Text extract:
====================

Hay claimed that he interviewed Patrick O’Leary, who greeted him with “sleepy, furtive eyes” and whom Hay belittled by using capital letters to refer to him as “the Man of the House.” When O’Leary said he had nothing to do with starting the fire, Hay felt that “there was something unutterably grotesque in this ultimate atom” discussing his possible relation to “a catastrophe so stupendous.” Hay aimed his most elevated sarcasm at Catherine O’Leary, with whom he did not deign to speak: “Our Lady of the Lamp—freighted with heavier disaster than which Psyche carried to the bed-side of Eros—sat at the window, knitting.”
In the few apparently legitimate interviews Catherine O’Leary did grant immediately after the fire, she repeatedly said that she was asleep when it began, and Daniel Sullivan had awakened her by rapping on the door. She explained that her house was saved thanks to the many friends who threw water on its walls and roof. While the reporters did not seem to notice, she thus described her neighborhood as a community, not Hay’s forlorn wasteland of pathetic outcasts.
A fellow Irish Catholic immigrant named Michael McDermott tried to assist the O’Learys in presenting their side of the story. Unlike them, he was an educated professional, a civil engineer and surveyor. On October 15 McDermott took sworn affidavits from the couple and Sullivan that soon appeared in the Chicago Tribune. In her statement Catherine O’Leary said that she milked her cows daily at 5:00 a.m. and 4:30 p.m. On the evening of the fire, she made her last trip to the barn at about seven o’clock, when she fed the horse and put him in for the night. She carried no lamp. Patrick O’Leary attested that he had nothing to do with the animals, which his wife and oldest child, fifteen-year-old Mary, fed and milked. The family was in bed when the fire started.

====================

Tasks to complete:
- 1) Duplicate the O'Leary excerpt from "In the few apparently" to "of pathetic outcasts.".
- 2) In the O'Leary excerpt, at what times did Catherine O'Leary say she milked her cows each day?

Entries shown:
====================

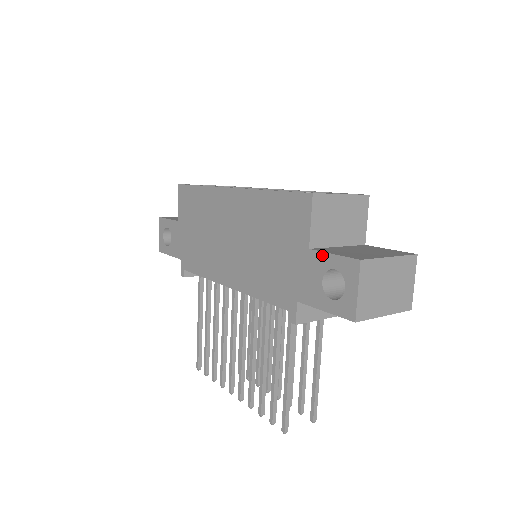
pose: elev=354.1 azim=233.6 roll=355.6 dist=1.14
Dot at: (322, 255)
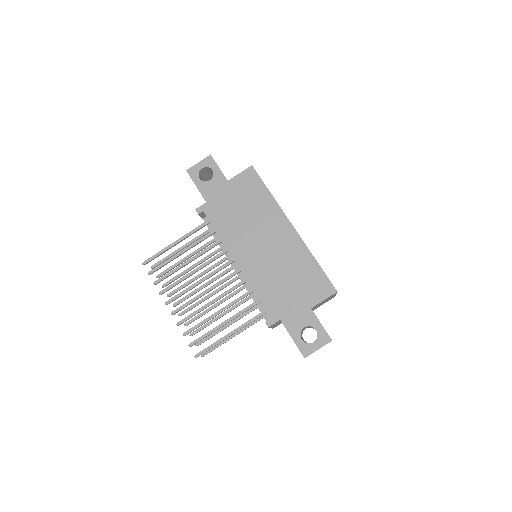
Dot at: (316, 318)
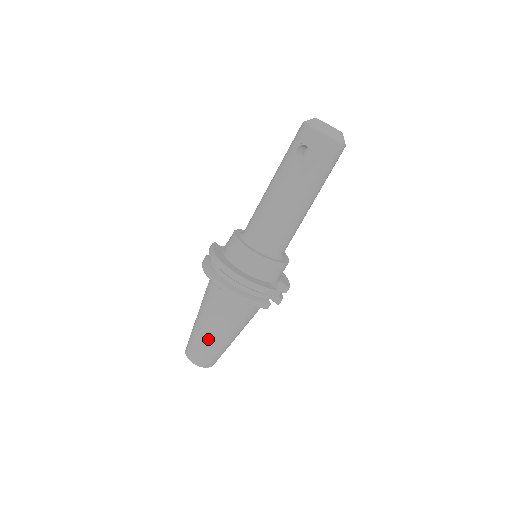
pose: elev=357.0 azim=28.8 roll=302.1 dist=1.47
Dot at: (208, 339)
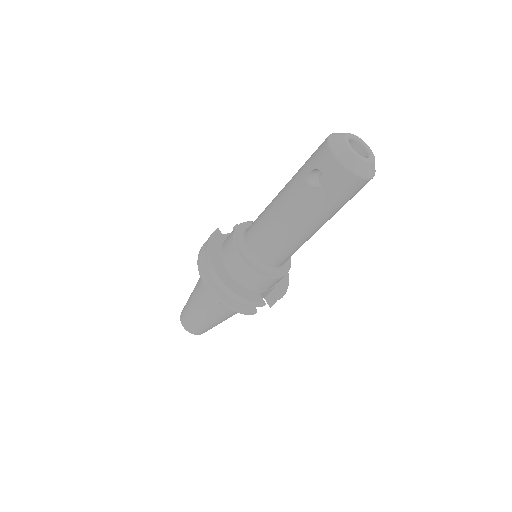
Dot at: (197, 317)
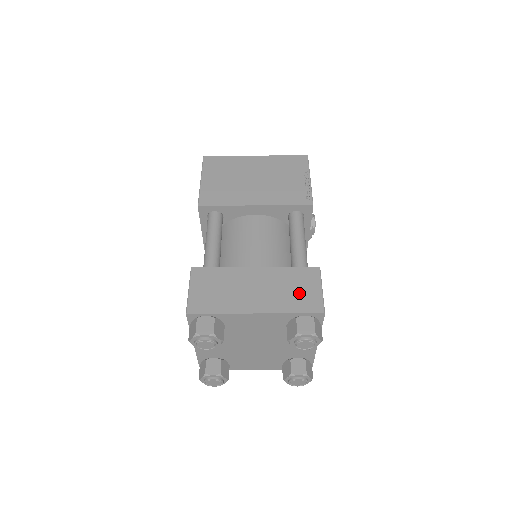
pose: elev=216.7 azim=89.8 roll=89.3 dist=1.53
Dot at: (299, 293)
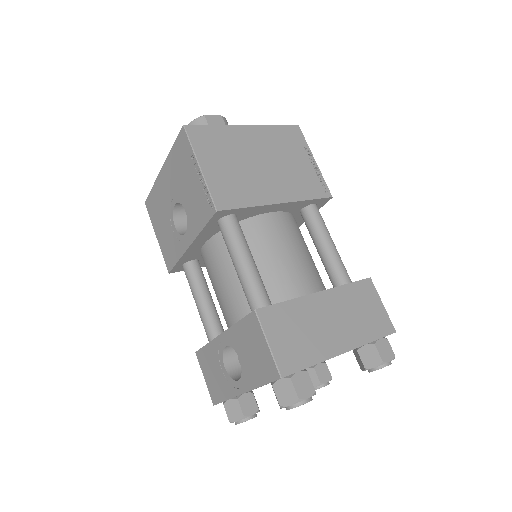
Dot at: (369, 315)
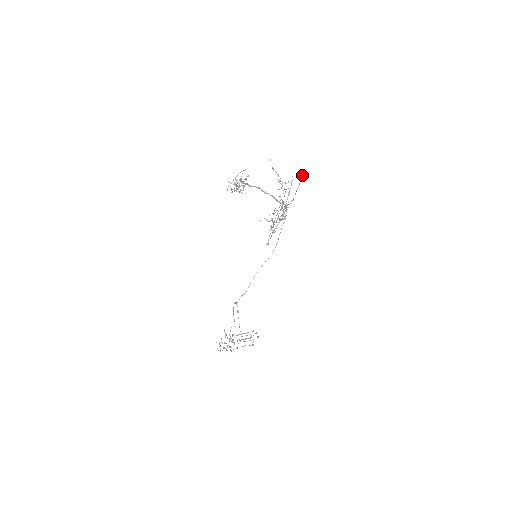
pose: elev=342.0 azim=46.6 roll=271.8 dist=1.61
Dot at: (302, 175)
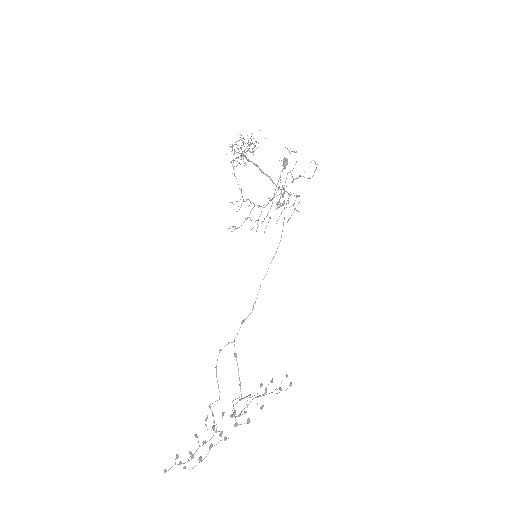
Dot at: occluded
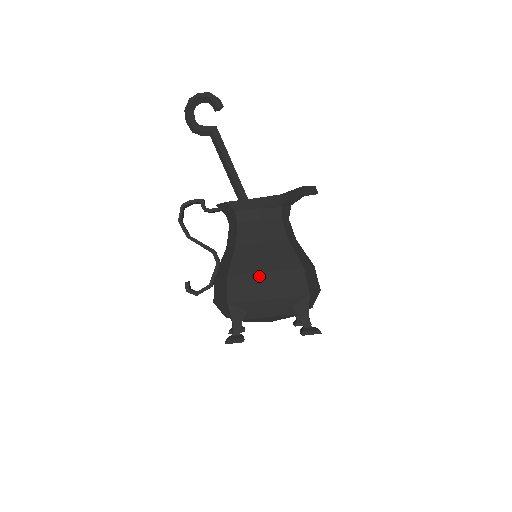
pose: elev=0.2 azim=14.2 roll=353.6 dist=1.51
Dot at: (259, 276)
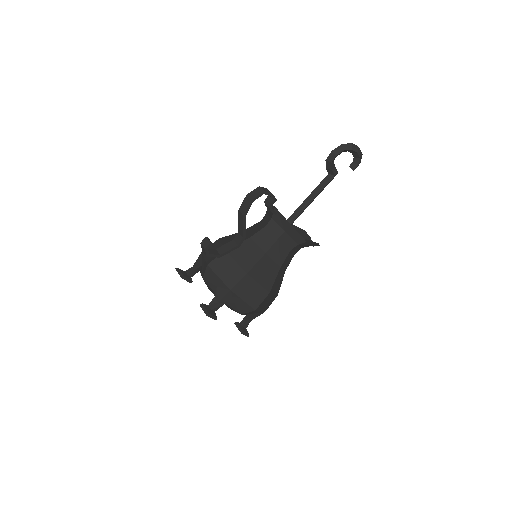
Dot at: (264, 292)
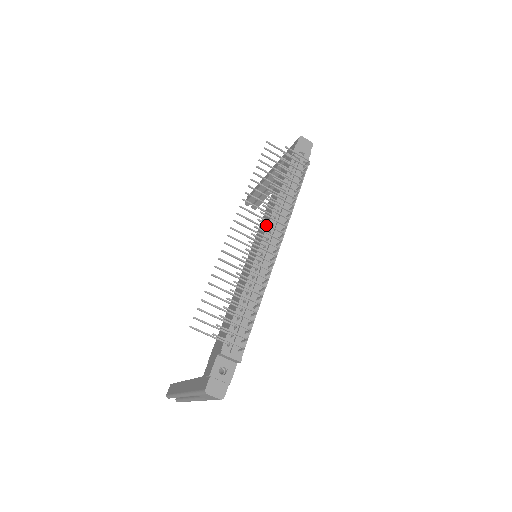
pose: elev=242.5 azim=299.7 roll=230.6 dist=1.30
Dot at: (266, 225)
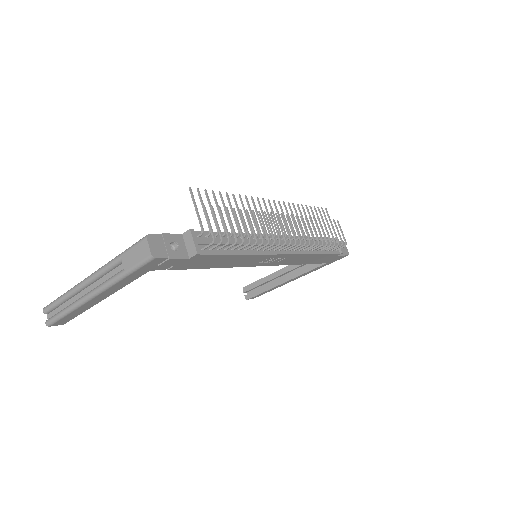
Dot at: occluded
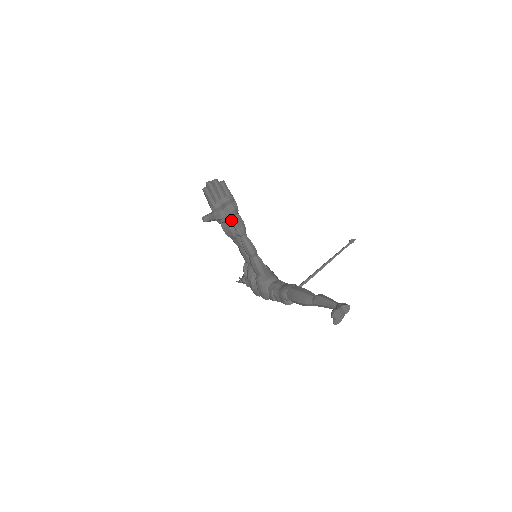
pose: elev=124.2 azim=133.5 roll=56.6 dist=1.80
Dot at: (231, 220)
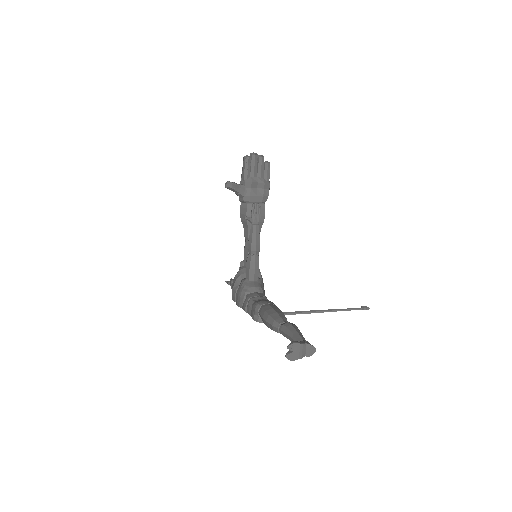
Dot at: occluded
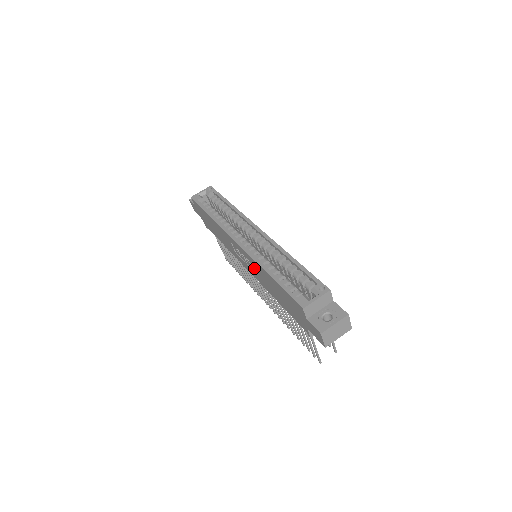
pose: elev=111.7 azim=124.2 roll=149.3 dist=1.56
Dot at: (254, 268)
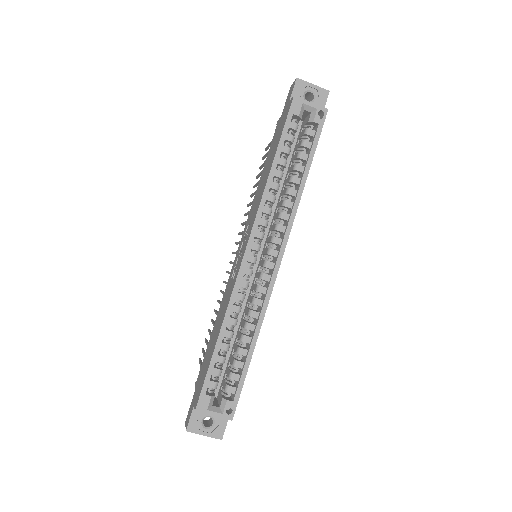
Dot at: (231, 285)
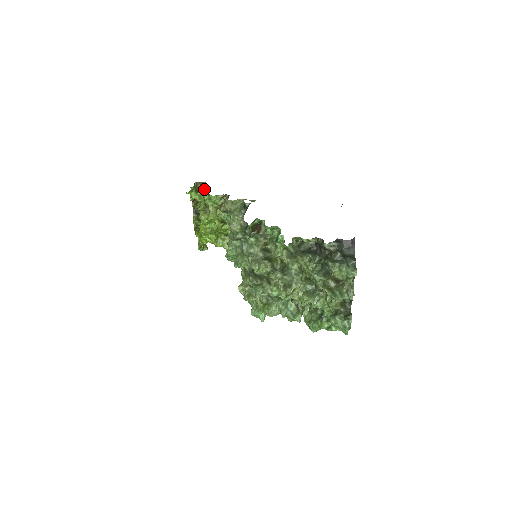
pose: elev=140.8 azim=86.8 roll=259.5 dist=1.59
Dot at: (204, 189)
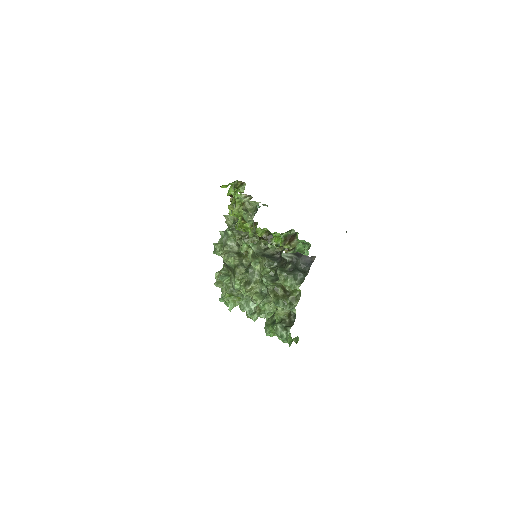
Dot at: (242, 188)
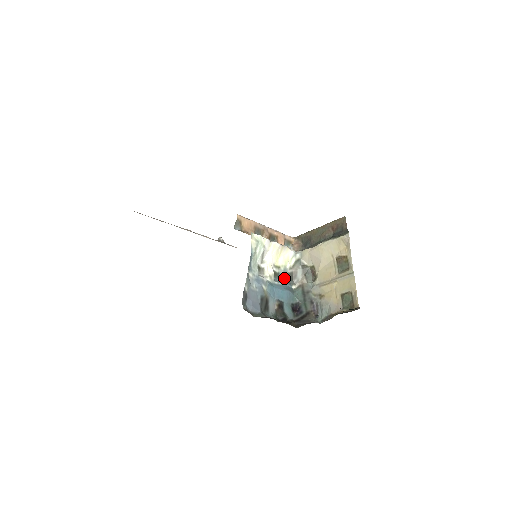
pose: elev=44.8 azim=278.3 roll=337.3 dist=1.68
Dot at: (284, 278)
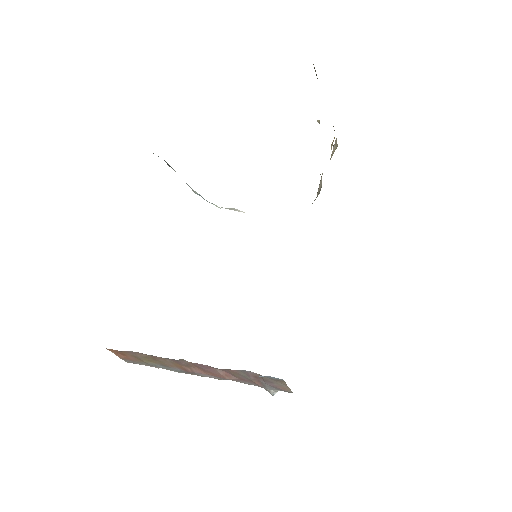
Dot at: occluded
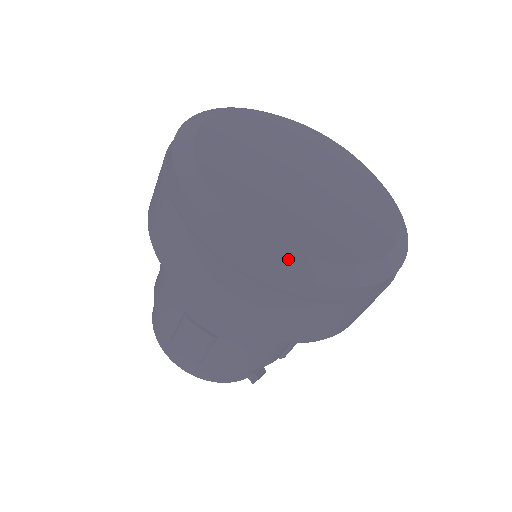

====================

Answers in order:
- 1)
In the few apparently legitimate interviews Catherine O’Leary did grant immediately after the fire, she repeatedly said that she was asleep when it began, and Daniel Sullivan had awakened her by rapping on the door. She explained that her house was saved thanks to the many friends who threw water on its walls and roof. While the reporters did not seem to notice, she thus described her neighborhood as a community, not Hay’s forlorn wasteland of pathetic outcasts.

- 2) At 5:00 a.m. and 4:30 p.m.